Denver Gazette: Another casualty of Colorado’s cancel culture
American Indian reservations face epic challenges: suicide and other mental health crises; substance abuse; unemployment and poverty; failing schools – the list goes on. All undermine everyday life on reservations, including in Colorado.
So, you’d think the Colorado Commission of Indian Affairs would be making headlines with efforts to address those perennial woes. Instead, it has been making headlines with an effort that will do nothing whatsoever for Native Americans – other than to erase their identity from Colorado’s public schools.
An arm of the Lieutenant Governor’s Office, the commission is charged with implementing a dubious policy adopted last year by the legislature banning the use of American Indian-themed mascots by public schools. About 25 schools around the state are affected although some already have adopted new mascots under threat of a $25,000-a-month fine starting this June.
It was clear from the beginning that names like “Indians” and “Savages” – the mascots, respectively, at schools in Yuma in northeast Colorado, and in Lamar along the lower Arkansas, as well as in other places – were doomed under the edict.
But last week, the commission doubled down and announced out of the blue it might add another seven Colorado public schools to its list of banned mascots. Their transgression? All call themselves “Thunderbirds.” Yep, like the U.S. Air Force’s precision aerial demonstration squadron – and like the mascots at hundreds of other schools across the country.
A thunderbird is “a bird that causes lightning and thunder in American Indian myth,” according to Merriam-Webster – though a lot of Coloradans very likely never associated the image with American Indians at all. For many, no doubt, it’s just an awesome nickname.
The original premise of the new policy as adopted by the Democratic majority at the Capitol – and of others like it around the country – was to banish images that offensively characterized American Indians. Thunderbird, by contrast, doesn’t even refer to American Indians themselves. Nor is it offensive; it was a character in the mythology of some tribes.

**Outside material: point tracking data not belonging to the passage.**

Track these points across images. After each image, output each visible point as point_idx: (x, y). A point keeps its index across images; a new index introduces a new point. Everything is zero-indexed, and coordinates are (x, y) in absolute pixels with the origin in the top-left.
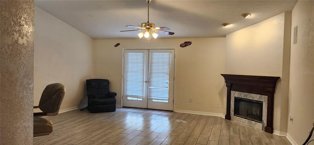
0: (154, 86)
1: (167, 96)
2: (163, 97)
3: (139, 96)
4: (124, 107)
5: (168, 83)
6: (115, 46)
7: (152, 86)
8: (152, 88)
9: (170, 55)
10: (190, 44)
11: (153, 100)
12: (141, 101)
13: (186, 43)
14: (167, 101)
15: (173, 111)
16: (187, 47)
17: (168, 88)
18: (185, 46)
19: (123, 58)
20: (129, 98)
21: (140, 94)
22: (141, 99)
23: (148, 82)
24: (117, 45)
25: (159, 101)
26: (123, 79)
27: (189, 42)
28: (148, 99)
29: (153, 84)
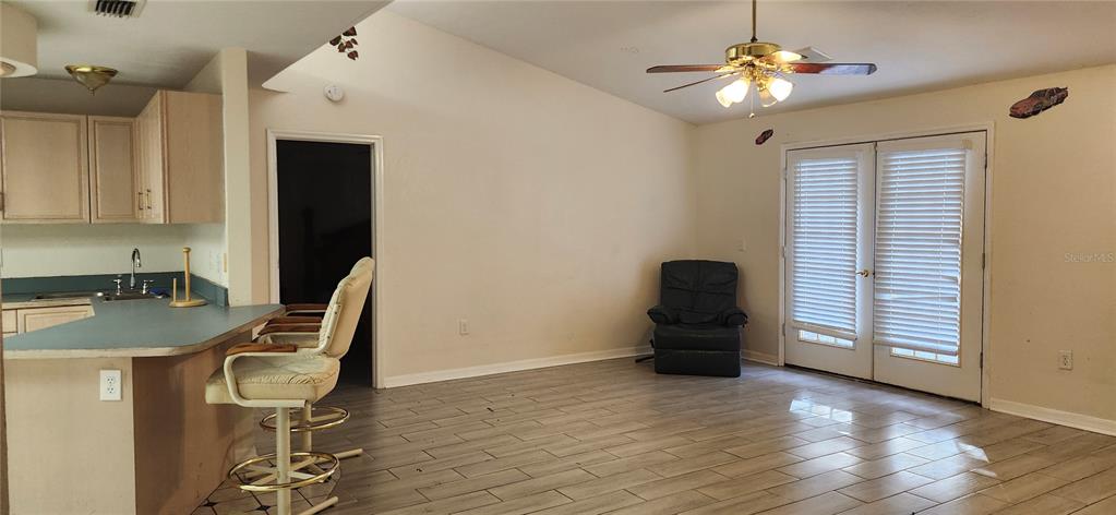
0: (894, 292)
1: (953, 336)
2: (936, 341)
3: (840, 328)
4: (789, 367)
5: (955, 279)
6: (758, 142)
7: (888, 291)
8: (889, 301)
9: (964, 156)
10: (1060, 100)
11: (897, 351)
12: (846, 348)
13: (1038, 95)
14: (955, 360)
15: (980, 405)
16: (1042, 114)
17: (958, 304)
18: (1035, 113)
19: (783, 182)
20: (804, 335)
21: (842, 323)
22: (850, 343)
23: (873, 274)
24: (766, 135)
25: (920, 355)
26: (782, 260)
27: (1052, 92)
28: (876, 343)
29: (892, 284)
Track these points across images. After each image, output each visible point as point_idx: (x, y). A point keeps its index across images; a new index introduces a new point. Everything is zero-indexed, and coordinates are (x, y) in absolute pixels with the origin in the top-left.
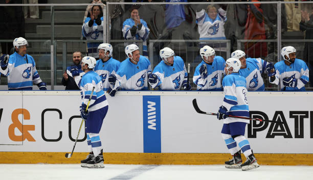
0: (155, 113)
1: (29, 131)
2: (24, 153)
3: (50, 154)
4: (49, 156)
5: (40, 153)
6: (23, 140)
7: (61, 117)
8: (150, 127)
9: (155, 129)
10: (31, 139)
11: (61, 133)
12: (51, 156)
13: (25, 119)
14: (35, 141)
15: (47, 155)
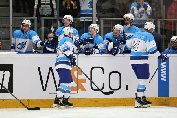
0: (165, 69)
1: (82, 83)
2: (78, 99)
3: (96, 100)
4: (95, 101)
5: (89, 99)
6: (77, 90)
7: (103, 73)
8: (162, 79)
9: (165, 80)
10: (83, 89)
11: (104, 84)
12: (97, 101)
13: (79, 74)
14: (86, 90)
15: (94, 100)
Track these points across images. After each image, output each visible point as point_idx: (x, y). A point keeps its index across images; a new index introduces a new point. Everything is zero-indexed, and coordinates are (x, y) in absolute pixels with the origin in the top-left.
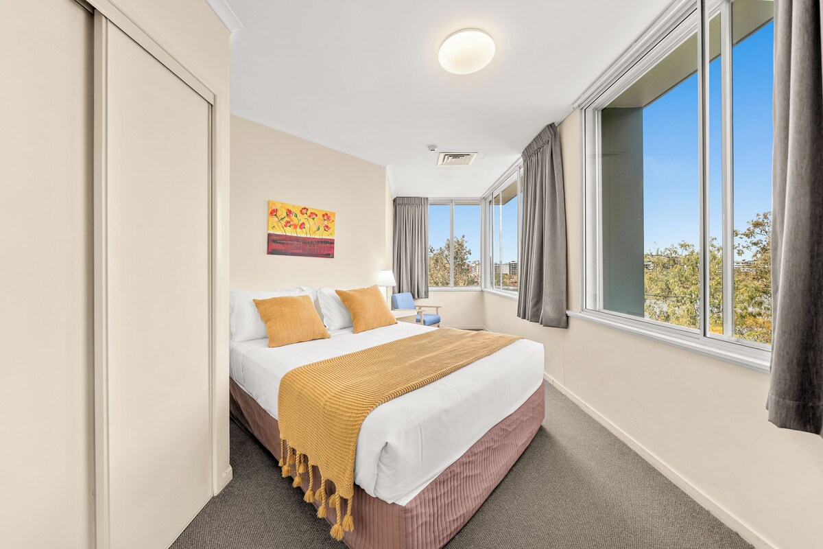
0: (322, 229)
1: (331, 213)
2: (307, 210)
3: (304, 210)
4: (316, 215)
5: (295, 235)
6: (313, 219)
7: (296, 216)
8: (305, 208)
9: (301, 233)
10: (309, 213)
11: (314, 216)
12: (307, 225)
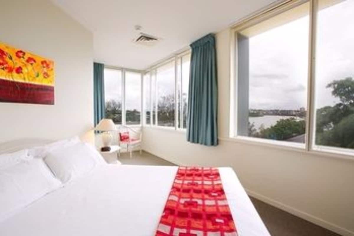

But don’t expect such plain logic to give the commission second thoughts. It’s on a roll.
The legislation was a mistake from the start. It tramples the local control that was constitutionally guaranteed to the state’s 178 wide-ranging, diverse school districts. And it is so subjective it cannot be enforced consistently or rationally.
Public sensibilities on the subject – including among Colorado’s American Indians – are a lot more complicated than the legislature seems to grasp. That explains why an American Indian organization sued last year in an attempt to let some schools actually keep their mascots.
The commission will reconvene in May to decide whether to lower the boom on the seven schools bearing the Thunderbird image as well as any other schools that were on the original list and haven’t yet changed mascots. That would give those schools only weeks before the June deadline to expunge the offending imagery from the walls of their gyms as well as from their uniforms, pendants, t-shirts, letterhead, etc.
The extra hassle and expense mean little to commission members. Their fringe politics – part of Colorado’s own “cancel culture” – blinds them from such everyday realities and shields them from common sense.
The law enacted in 2021 was bad enough as an exercise in legislative overreach. The commission is now behaving as if it were a revolutionary tribunal. And it is bent on purging so much of the past it no longer has anything credible to purge.